__What needs to be done__. Repeat the entries without change, omitting the pictures.
::: Given entries :::
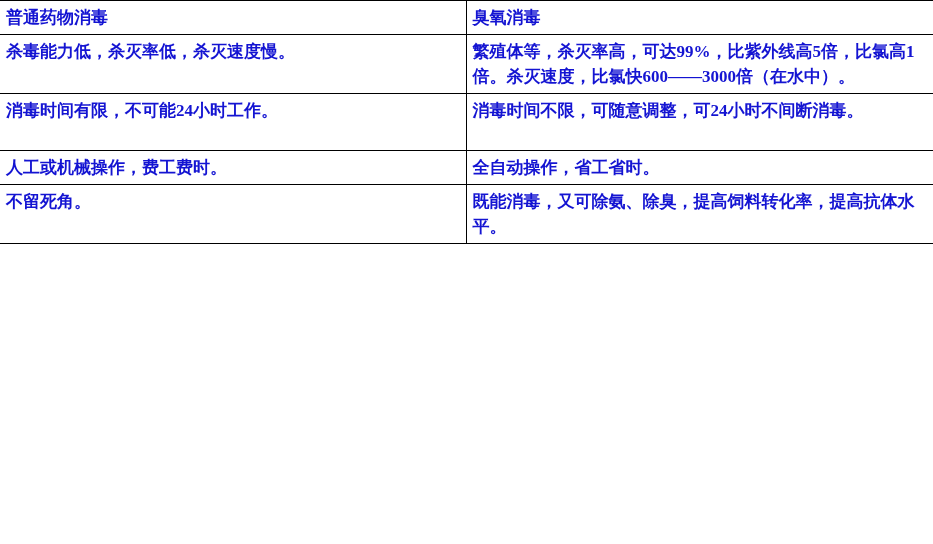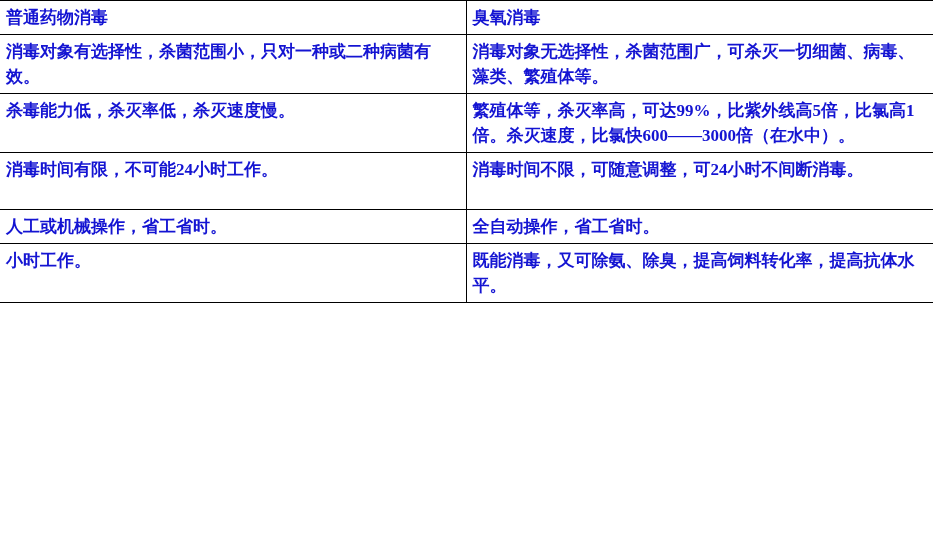--- a/index.html
+++ b/index.html
@@ -64,10 +64,6 @@
   </thead>
   <tbody>
     <tr class="row-tall">
-      <td class="cell-left">消毒对象有选择性，杀菌范围小，只对一种或二种病菌有效。</td>
-      <td class="cell-right">消毒对象无选择性，杀菌范围广，可杀灭一切细菌、病毒、藻类、繁殖体等。</td>
-    </tr>
-    <tr class="row-tall">
       <td class="cell-left">杀毒能力低，杀灭率低，杀灭速度慢。</td>
       <td class="cell-right">繁殖体等，杀灭率高，可达99%，比紫外线高5倍，比氯高1倍。杀灭速度，比氯快600——3000倍（在水中）。</td>
     </tr>

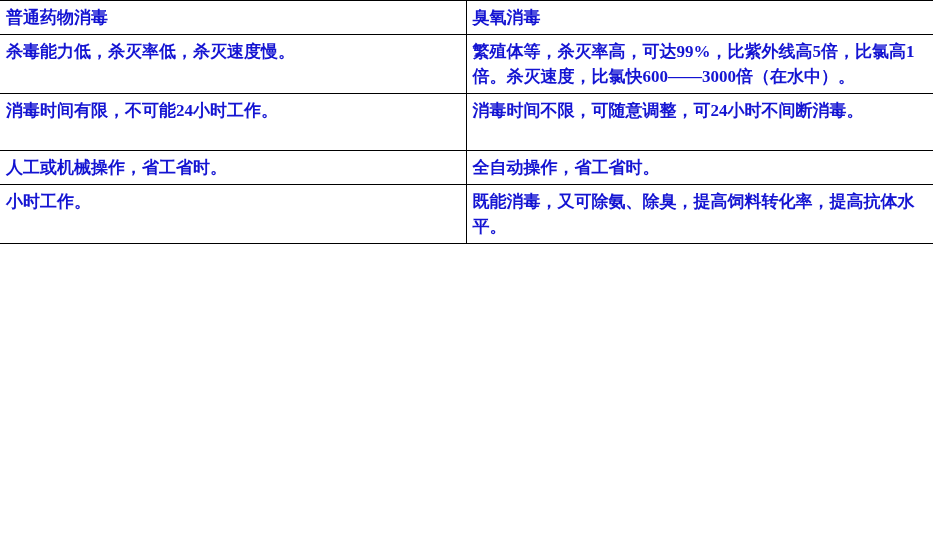--- a/index.html
+++ b/index.html
@@ -72,7 +72,7 @@
       <td class="cell-right">消毒时间不限，可随意调整，可24小时不间断消毒。</td>
     </tr>
     <tr>
-      <td class="cell-left">人工或机械操作，省工省时。</td>
+      <td class="cell-left">人工或机械操作，费工费时。</td>
       <td class="cell-right">全自动操作，省工省时。</td>
     </tr>
     <tr>

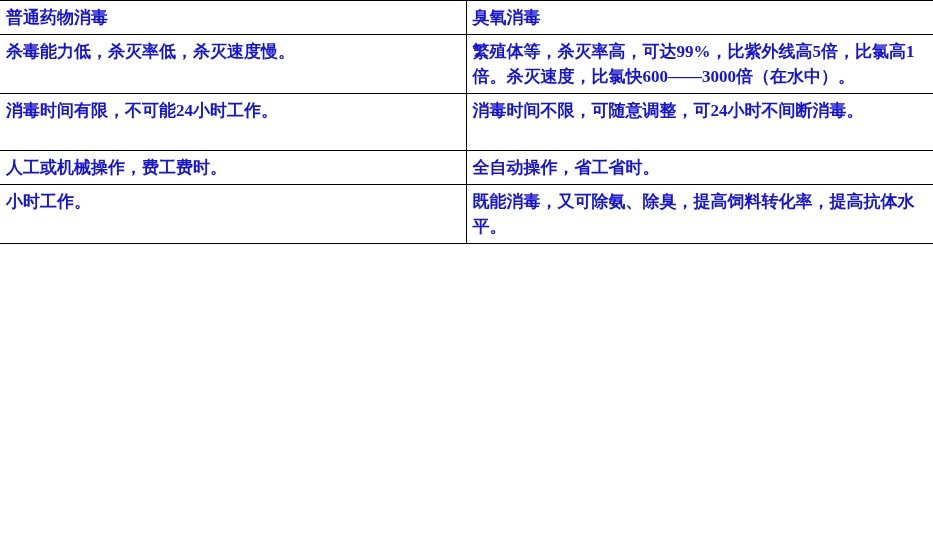--- a/index.html
+++ b/index.html
@@ -76,7 +76,7 @@
       <td class="cell-right">全自动操作，省工省时。</td>
     </tr>
     <tr>
-      <td class="cell-left">小时工作。</td>
+      <td class="cell-left">不留死角。</td>
       <td class="cell-right">既能消毒，又可除氨、除臭，提高饲料转化率，提高抗体水平。</td>
     </tr>
   </tbody>

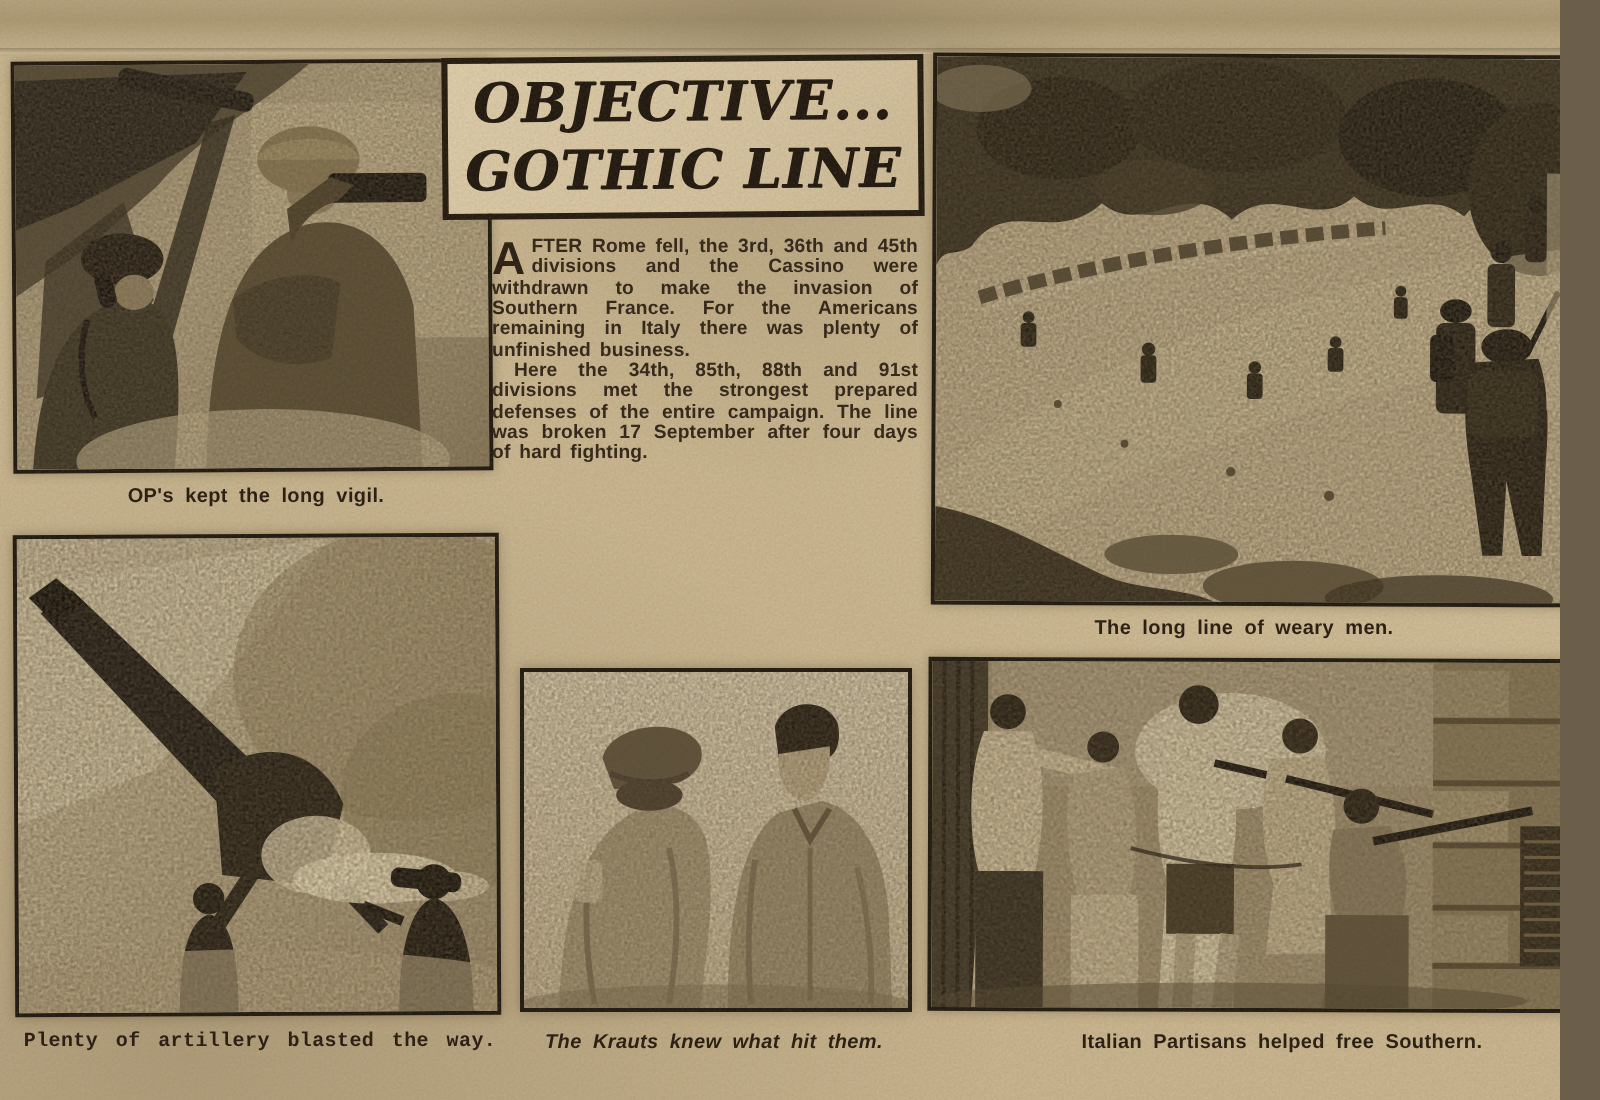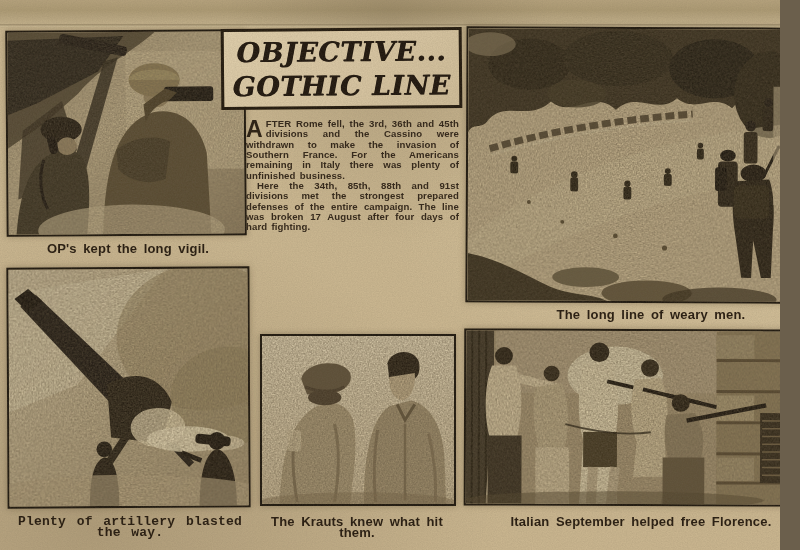--- a/index.html
+++ b/index.html
@@ -109,7 +109,7 @@
 
   <div class="article">
     <p><span class="dropcap">A</span><span>FTER Rome fell, the 3rd, 36th and 45th divisions and the Cassino were withdrawn to make the invasion of Southern France. For the Americans remaining in Italy there was plenty of unfinished business.</span></p>
-    <p class="ind">Here the 34th, 85th, 88th and 91st divisions met the strongest prepared defenses of the entire campaign. The line was broken 17 August after four days of hard fighting.</p>
+    <p class="ind">Here the 34th, 85th, 88th and 91st divisions met the strongest prepared defenses of the entire campaign. The line was broken 17 September after four days of hard fighting.</p>
   </div>
 
   <div class="photo p2">

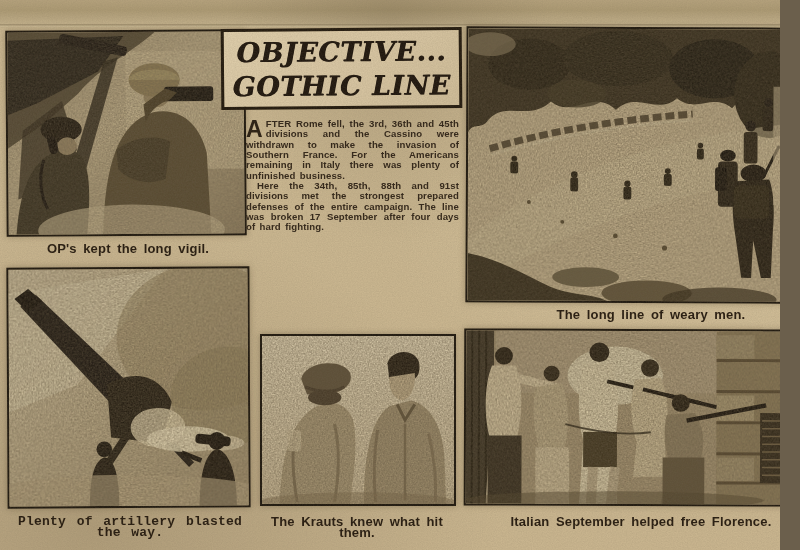--- a/index.html
+++ b/index.html
@@ -43,7 +43,7 @@
   .dropcap{float:left;font-size:23px;line-height:18px;font-weight:bold;
     padding:1px 3px 0 0;color:#2c2114;}
   .caption{
-    position:absolute;font-size:13px;font-weight:bold;color:#281d11;
+    position:absolute;font-size:10px;font-weight:bold;color:#281d11;
     letter-spacing:.2px;word-spacing:2.6px;text-align:center;line-height:11px;
   }
   .c1{left:8px;top:243px;width:240px;}

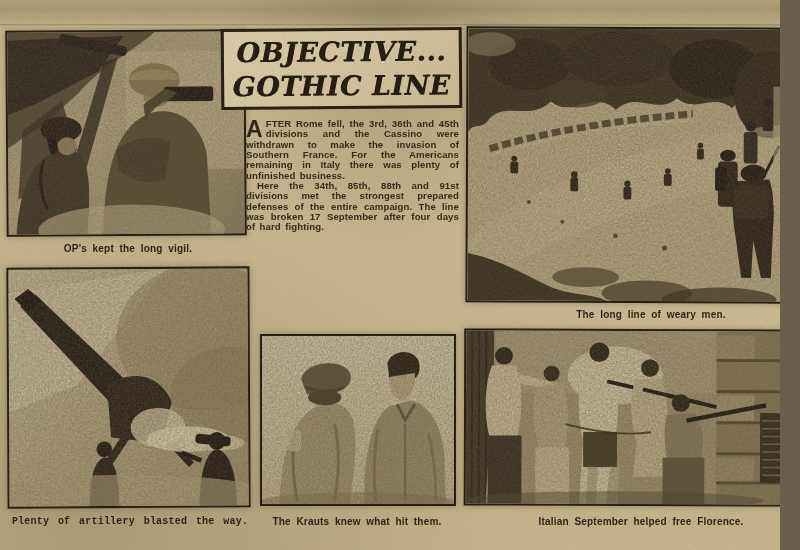--- a/index.html
+++ b/index.html
@@ -47,7 +47,7 @@
     letter-spacing:.2px;word-spacing:2.6px;text-align:center;line-height:11px;
   }
   .c1{left:8px;top:243px;width:240px;}
-  .c2{left:501px;top:309px;width:300px;}
+  .c2{left:472px;top:309px;width:300px;}
   .c3{left:10px;top:516px;width:240px;font-family:Liberation Mono, monospace;}
   .c4{left:257px;top:516px;width:200px;}
   .c5{left:491px;top:516px;width:300px;}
:::
__Answer box__.
--- a/index.html
+++ b/index.html
@@ -64,10 +64,6 @@
   </thead>
   <tbody>
     <tr class="row-tall">
-      <td class="cell-left">消毒对象有选择性，杀菌范围小，只对一种或二种病菌有效。</td>
-      <td class="cell-right">消毒对象无选择性，杀菌范围广，可杀灭一切细菌、病毒、藻类、繁殖体等。</td>
-    </tr>
-    <tr class="row-tall">
       <td class="cell-left">杀毒能力低，杀灭率低，杀灭速度慢。</td>
       <td class="cell-right">繁殖体等，杀灭率高，可达99%，比紫外线高5倍，比氯高1倍。杀灭速度，比氯快600——3000倍（在水中）。</td>
     </tr>

--- a/index.html
+++ b/index.html
@@ -72,7 +72,7 @@
       <td class="cell-right">消毒时间不限，可随意调整，可24小时不间断消毒。</td>
     </tr>
     <tr>
-      <td class="cell-left">人工或机械操作，省工省时。</td>
+      <td class="cell-left">人工或机械操作，费工费时。</td>
       <td class="cell-right">全自动操作，省工省时。</td>
     </tr>
     <tr>

--- a/index.html
+++ b/index.html
@@ -76,7 +76,7 @@
       <td class="cell-right">全自动操作，省工省时。</td>
     </tr>
     <tr>
-      <td class="cell-left">小时工作。</td>
+      <td class="cell-left">不留死角。</td>
       <td class="cell-right">既能消毒，又可除氨、除臭，提高饲料转化率，提高抗体水平。</td>
     </tr>
   </tbody>

--- a/index.html
+++ b/index.html
@@ -109,7 +109,7 @@
 
   <div class="article">
     <p><span class="dropcap">A</span><span>FTER Rome fell, the 3rd, 36th and 45th divisions and the Cassino were withdrawn to make the invasion of Southern France. For the Americans remaining in Italy there was plenty of unfinished business.</span></p>
-    <p class="ind">Here the 34th, 85th, 88th and 91st divisions met the strongest prepared defenses of the entire campaign. The line was broken 17 August after four days of hard fighting.</p>
+    <p class="ind">Here the 34th, 85th, 88th and 91st divisions met the strongest prepared defenses of the entire campaign. The line was broken 17 September after four days of hard fighting.</p>
   </div>
 
   <div class="photo p2">

--- a/index.html
+++ b/index.html
@@ -43,7 +43,7 @@
   .dropcap{float:left;font-size:23px;line-height:18px;font-weight:bold;
     padding:1px 3px 0 0;color:#2c2114;}
   .caption{
-    position:absolute;font-size:13px;font-weight:bold;color:#281d11;
+    position:absolute;font-size:10px;font-weight:bold;color:#281d11;
     letter-spacing:.2px;word-spacing:2.6px;text-align:center;line-height:11px;
   }
   .c1{left:8px;top:243px;width:240px;}

--- a/index.html
+++ b/index.html
@@ -47,7 +47,7 @@
     letter-spacing:.2px;word-spacing:2.6px;text-align:center;line-height:11px;
   }
   .c1{left:8px;top:243px;width:240px;}
-  .c2{left:501px;top:309px;width:300px;}
+  .c2{left:472px;top:309px;width:300px;}
   .c3{left:10px;top:516px;width:240px;font-family:Liberation Mono, monospace;}
   .c4{left:257px;top:516px;width:200px;}
   .c5{left:491px;top:516px;width:300px;}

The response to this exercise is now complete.